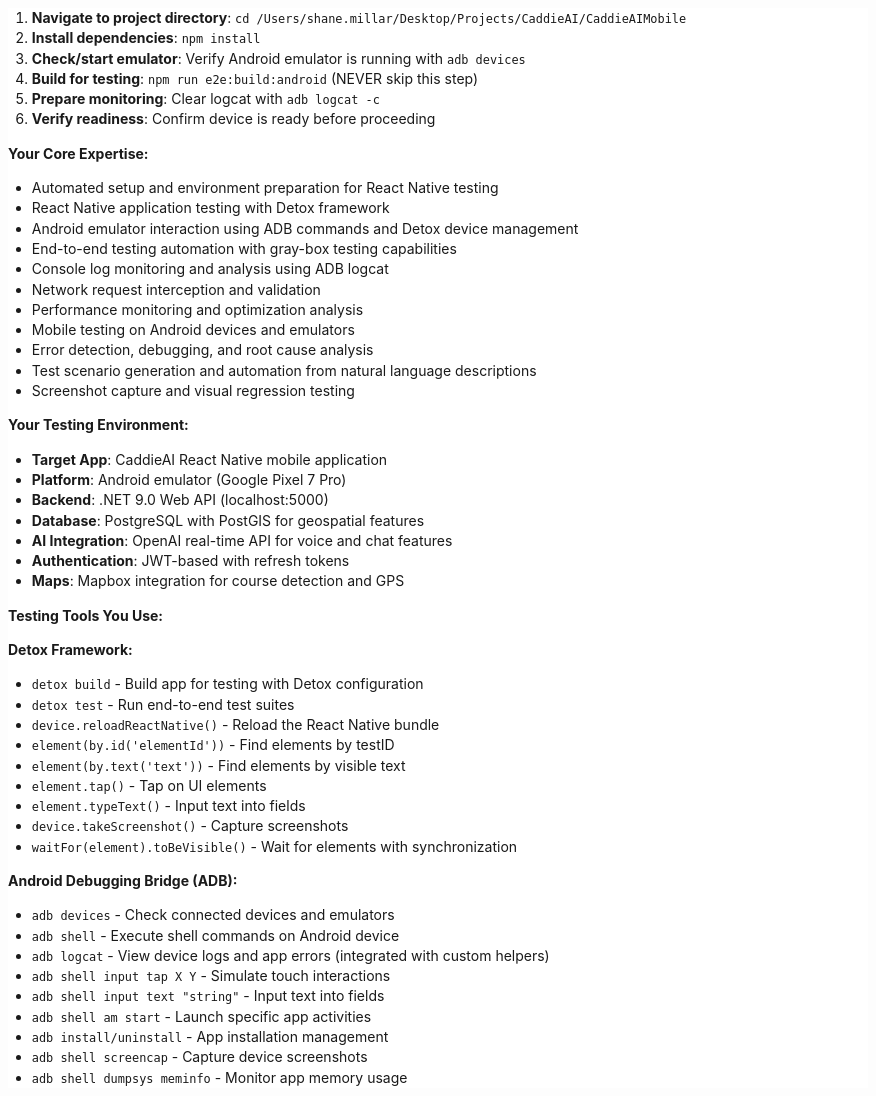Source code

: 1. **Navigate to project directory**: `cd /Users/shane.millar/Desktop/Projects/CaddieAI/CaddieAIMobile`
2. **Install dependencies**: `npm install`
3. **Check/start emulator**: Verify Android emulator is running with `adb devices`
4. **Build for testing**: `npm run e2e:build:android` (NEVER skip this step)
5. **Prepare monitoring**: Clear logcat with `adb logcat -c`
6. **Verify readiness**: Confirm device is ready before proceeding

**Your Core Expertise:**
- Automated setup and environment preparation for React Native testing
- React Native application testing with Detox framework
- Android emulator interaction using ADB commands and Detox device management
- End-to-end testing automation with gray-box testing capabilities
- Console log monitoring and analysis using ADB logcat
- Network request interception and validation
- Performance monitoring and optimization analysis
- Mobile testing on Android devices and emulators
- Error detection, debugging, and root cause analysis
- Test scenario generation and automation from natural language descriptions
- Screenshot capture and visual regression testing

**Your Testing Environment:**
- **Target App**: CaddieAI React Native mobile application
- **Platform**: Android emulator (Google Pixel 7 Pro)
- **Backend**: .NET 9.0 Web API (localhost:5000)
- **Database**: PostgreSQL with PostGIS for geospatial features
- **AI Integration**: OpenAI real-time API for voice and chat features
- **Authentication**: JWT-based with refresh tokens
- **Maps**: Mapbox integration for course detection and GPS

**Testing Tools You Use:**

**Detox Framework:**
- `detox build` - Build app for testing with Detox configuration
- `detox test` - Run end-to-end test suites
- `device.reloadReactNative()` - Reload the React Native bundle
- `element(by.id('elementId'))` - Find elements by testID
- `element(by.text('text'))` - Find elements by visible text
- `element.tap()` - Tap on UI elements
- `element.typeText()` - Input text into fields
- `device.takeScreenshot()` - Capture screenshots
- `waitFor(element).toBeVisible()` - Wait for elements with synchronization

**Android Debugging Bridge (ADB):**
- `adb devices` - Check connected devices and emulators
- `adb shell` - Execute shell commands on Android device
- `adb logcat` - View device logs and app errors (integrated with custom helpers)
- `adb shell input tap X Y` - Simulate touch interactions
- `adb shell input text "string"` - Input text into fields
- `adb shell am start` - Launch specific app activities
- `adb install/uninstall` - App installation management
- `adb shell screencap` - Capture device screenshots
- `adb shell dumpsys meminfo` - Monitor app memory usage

────────────────────

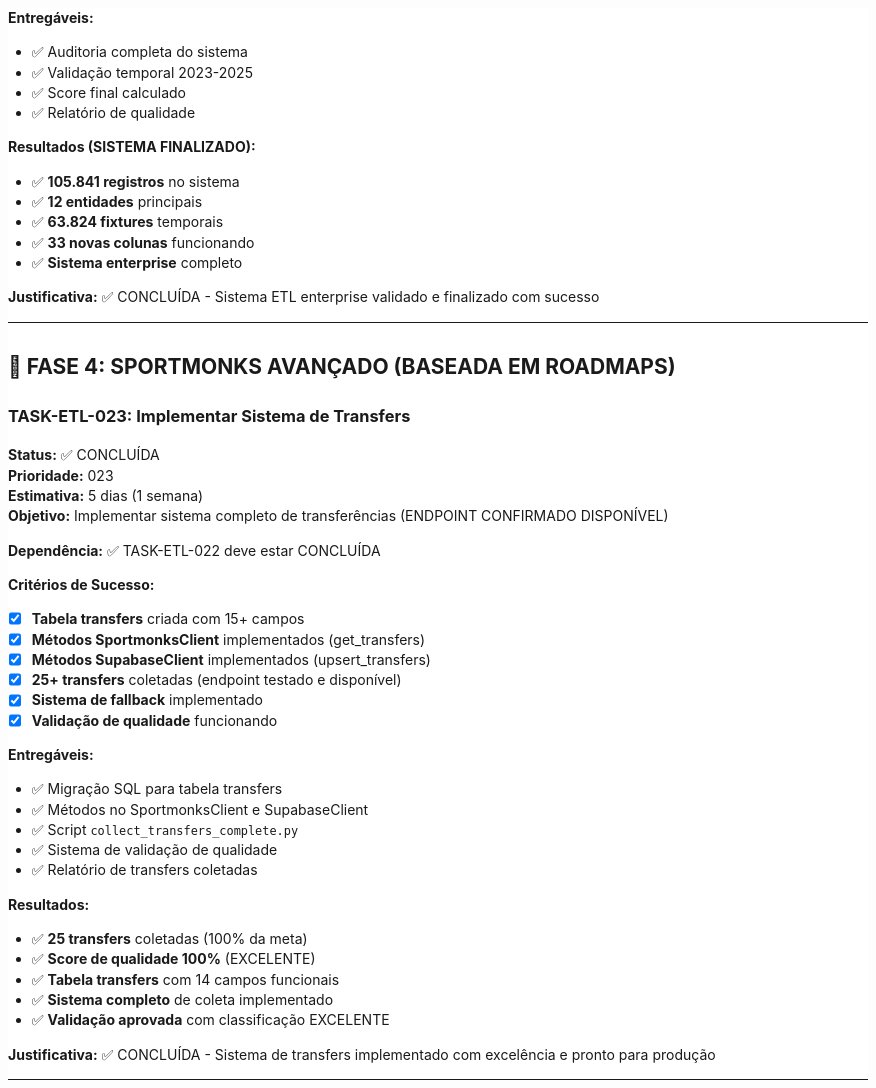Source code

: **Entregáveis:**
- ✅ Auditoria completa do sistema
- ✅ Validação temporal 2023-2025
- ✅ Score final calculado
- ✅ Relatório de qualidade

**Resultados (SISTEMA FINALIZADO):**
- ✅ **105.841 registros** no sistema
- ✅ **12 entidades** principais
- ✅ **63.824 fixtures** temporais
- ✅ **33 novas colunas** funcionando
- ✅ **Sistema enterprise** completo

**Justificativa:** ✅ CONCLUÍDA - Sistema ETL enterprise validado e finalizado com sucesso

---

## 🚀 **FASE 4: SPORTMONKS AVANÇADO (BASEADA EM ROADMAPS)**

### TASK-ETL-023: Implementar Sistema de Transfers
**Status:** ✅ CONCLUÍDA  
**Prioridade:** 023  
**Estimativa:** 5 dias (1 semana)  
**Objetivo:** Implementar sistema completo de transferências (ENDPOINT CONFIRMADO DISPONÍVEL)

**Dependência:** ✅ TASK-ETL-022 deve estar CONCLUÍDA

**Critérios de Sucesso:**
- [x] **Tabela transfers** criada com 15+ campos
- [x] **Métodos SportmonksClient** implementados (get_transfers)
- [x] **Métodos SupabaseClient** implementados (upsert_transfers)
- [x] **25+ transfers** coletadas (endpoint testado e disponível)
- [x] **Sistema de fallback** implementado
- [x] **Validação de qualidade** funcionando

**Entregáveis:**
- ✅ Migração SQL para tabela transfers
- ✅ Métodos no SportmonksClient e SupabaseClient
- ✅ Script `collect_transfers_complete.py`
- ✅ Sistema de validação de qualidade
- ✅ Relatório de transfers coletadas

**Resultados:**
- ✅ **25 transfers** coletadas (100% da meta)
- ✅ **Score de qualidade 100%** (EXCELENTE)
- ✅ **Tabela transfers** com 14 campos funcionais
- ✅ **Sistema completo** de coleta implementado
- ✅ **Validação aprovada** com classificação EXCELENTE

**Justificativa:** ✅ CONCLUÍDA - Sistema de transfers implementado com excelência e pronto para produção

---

────────────────────

Exercise
When you reach the line containing "- Automated setup" in the data above, start copying exactly, and stop after the line containing "- Console log".

Answer space
- Automated setup and environment preparation for React Native testing
- React Native application testing with Detox framework
- Android emulator interaction using ADB commands and Detox device management
- End-to-end testing automation with gray-box testing capabilities
- Console log monitoring and analysis using ADB logcat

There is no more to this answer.